Like all good business people, landlords are always looking at ways to maximise their earnings but recent tax changes have left many concerned about their profits.
Between April 2017 and April 2019, both the way property profits are calculated and the amount of tax they will pay change as the government phases out mortgage interest relief for high earners.
Accountants and tax advisers have come up with lots of different ways of adapting property businesses to cope with the changes.
The problem is these gurus tend to sell their services on how much tax is saved rather than how much they cost.
Most of the solutions involve landlords parting with large sums of cash – either to their adviser or mortgage company to repay the debt and remove the problem, which is OK if they have the money in the bank.
Some solutions just don’t deliver, while others cost the earth.
The touchstone solution peddled by some gurus is a beneficial company interest trust. Setting this trust up could save you tax.
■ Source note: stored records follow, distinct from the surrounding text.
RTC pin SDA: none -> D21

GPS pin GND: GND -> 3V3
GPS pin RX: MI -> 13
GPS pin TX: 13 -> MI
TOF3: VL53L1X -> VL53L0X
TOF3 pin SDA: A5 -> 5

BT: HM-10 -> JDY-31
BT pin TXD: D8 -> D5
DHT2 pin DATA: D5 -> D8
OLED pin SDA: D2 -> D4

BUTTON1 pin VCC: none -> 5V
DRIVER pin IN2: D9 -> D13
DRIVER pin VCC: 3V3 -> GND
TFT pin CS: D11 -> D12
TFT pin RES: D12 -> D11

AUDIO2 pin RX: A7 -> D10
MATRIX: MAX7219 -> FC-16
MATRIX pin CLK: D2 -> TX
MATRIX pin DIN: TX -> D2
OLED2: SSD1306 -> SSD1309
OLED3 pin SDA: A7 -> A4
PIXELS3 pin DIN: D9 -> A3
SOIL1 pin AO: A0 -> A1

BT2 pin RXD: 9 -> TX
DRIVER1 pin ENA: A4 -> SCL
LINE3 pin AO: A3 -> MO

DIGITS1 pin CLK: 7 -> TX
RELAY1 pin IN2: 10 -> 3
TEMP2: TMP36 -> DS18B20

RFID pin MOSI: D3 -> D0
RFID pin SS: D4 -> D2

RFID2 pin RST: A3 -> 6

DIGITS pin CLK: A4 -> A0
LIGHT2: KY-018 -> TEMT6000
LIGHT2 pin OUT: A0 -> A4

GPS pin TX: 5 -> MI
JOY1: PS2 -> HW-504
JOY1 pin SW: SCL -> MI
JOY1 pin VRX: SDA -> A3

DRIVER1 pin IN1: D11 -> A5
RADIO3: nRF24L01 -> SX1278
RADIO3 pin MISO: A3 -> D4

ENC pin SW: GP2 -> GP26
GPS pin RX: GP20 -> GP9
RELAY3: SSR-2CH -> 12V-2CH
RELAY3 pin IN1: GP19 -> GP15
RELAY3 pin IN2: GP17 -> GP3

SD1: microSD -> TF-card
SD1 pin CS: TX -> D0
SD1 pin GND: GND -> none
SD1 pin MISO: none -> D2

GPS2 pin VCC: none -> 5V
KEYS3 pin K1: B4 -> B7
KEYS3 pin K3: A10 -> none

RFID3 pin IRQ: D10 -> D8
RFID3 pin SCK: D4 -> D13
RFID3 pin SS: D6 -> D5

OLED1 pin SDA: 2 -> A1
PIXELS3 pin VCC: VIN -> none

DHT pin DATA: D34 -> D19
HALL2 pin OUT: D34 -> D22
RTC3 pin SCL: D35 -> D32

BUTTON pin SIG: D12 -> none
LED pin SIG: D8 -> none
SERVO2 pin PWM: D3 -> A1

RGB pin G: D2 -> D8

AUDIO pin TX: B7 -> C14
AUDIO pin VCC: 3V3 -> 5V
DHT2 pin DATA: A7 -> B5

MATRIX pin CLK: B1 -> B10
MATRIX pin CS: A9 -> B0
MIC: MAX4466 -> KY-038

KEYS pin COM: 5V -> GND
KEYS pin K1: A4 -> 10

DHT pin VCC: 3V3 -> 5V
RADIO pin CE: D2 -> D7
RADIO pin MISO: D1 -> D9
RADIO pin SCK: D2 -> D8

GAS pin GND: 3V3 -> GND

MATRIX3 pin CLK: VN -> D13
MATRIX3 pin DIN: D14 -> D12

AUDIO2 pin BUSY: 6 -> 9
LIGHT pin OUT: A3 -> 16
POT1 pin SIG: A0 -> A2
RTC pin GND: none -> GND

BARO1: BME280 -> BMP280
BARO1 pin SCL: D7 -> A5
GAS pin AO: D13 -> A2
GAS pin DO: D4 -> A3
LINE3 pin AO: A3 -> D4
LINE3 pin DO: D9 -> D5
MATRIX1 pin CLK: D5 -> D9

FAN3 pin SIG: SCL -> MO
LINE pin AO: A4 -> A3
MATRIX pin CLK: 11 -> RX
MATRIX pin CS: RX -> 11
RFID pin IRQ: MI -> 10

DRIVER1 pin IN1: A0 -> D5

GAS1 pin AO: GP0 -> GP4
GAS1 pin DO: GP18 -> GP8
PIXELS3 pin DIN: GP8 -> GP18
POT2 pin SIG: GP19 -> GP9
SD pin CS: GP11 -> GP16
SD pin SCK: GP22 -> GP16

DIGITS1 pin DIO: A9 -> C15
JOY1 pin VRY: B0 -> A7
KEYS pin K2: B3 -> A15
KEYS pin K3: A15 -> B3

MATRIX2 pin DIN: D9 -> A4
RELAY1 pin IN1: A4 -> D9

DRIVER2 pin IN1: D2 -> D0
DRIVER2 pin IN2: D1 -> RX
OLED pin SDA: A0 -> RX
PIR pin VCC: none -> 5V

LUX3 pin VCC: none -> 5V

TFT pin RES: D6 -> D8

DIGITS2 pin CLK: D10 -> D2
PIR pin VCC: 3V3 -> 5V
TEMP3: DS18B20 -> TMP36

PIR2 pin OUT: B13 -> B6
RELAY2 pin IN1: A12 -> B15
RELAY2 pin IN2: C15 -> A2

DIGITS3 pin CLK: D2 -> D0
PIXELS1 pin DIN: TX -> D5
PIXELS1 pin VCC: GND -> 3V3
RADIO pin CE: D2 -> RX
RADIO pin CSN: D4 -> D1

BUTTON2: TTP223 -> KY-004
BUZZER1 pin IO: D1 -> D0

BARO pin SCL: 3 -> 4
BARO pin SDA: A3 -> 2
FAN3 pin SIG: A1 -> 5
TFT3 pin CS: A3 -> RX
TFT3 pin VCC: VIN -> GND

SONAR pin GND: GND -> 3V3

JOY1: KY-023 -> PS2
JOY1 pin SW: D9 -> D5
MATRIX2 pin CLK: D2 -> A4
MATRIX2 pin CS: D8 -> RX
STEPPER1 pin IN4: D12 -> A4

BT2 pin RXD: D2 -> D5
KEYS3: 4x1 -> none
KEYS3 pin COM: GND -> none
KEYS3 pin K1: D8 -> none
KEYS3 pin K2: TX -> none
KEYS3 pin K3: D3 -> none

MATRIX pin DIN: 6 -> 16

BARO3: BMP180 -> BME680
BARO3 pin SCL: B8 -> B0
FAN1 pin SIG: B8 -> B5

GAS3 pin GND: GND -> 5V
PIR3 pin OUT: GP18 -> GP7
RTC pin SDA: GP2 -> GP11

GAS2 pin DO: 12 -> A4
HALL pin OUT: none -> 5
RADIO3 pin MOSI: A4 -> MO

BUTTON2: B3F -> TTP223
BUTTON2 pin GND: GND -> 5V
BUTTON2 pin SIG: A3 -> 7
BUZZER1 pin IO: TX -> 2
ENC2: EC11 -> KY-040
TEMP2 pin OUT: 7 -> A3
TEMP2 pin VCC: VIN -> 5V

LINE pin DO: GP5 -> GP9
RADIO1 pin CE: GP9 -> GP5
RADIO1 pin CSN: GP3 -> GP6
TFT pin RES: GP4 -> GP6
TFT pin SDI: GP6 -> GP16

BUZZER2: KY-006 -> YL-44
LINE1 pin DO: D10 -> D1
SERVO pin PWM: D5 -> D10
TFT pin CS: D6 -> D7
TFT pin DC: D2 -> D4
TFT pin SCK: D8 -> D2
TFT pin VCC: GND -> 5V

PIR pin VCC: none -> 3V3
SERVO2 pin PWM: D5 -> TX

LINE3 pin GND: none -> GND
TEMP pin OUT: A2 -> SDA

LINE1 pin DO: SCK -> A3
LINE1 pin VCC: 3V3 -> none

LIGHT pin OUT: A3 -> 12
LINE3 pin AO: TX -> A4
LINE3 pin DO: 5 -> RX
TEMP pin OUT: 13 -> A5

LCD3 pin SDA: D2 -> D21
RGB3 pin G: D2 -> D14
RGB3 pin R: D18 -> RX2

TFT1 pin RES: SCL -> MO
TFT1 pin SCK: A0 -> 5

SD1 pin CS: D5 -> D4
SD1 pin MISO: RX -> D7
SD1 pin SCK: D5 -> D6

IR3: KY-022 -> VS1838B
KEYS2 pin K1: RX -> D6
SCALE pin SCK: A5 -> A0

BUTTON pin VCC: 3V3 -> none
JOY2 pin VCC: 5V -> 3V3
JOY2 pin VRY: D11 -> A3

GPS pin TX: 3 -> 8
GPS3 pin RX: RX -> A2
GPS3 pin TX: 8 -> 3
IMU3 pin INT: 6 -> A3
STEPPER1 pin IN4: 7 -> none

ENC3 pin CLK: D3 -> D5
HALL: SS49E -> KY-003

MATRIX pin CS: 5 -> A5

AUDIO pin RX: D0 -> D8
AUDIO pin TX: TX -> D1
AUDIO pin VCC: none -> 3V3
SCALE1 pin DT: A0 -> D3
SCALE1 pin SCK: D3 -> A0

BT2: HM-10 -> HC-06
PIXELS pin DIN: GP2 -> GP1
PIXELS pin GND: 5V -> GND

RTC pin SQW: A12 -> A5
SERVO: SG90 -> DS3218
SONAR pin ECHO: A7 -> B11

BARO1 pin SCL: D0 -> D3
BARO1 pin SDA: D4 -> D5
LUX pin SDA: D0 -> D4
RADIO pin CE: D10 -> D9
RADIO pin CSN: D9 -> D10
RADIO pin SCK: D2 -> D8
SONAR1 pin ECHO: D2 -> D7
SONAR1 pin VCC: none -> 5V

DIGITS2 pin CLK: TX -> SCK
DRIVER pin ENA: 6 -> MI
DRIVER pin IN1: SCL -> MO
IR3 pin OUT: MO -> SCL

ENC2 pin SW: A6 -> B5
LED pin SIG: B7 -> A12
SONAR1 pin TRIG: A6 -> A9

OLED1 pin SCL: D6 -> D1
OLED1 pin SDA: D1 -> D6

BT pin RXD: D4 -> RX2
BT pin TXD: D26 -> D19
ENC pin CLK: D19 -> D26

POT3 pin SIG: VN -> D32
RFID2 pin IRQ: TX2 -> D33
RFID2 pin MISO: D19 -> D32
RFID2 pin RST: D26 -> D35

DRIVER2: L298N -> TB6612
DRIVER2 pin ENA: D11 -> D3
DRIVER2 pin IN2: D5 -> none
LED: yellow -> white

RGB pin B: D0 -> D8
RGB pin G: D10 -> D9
The trust cleverly deals with remortgaging and capital gains tax issues that stop many landlords form incorporating their businesses, but requires costly fees for tax and legal experts to work their magic.
Establishing and running the trust can cost thousands of pounds and make a dent in any tax savings.
Although landlords with portfolios running into tens of properties may find this trust an advantage, for most landlords with one or two homes they let out, the cost outweighs the return.
That’s why running a cost benefit analysis is always worthwhile when a guru comes up with a tax saving solution.
Don’t forget to factor in the cost of the solution and remember that no one has a ‘unique tax saving opportunity’. If one adviser has a solution to peddle, so does everyone else and the reason they don’t may be worth considering before signing on the dotted line.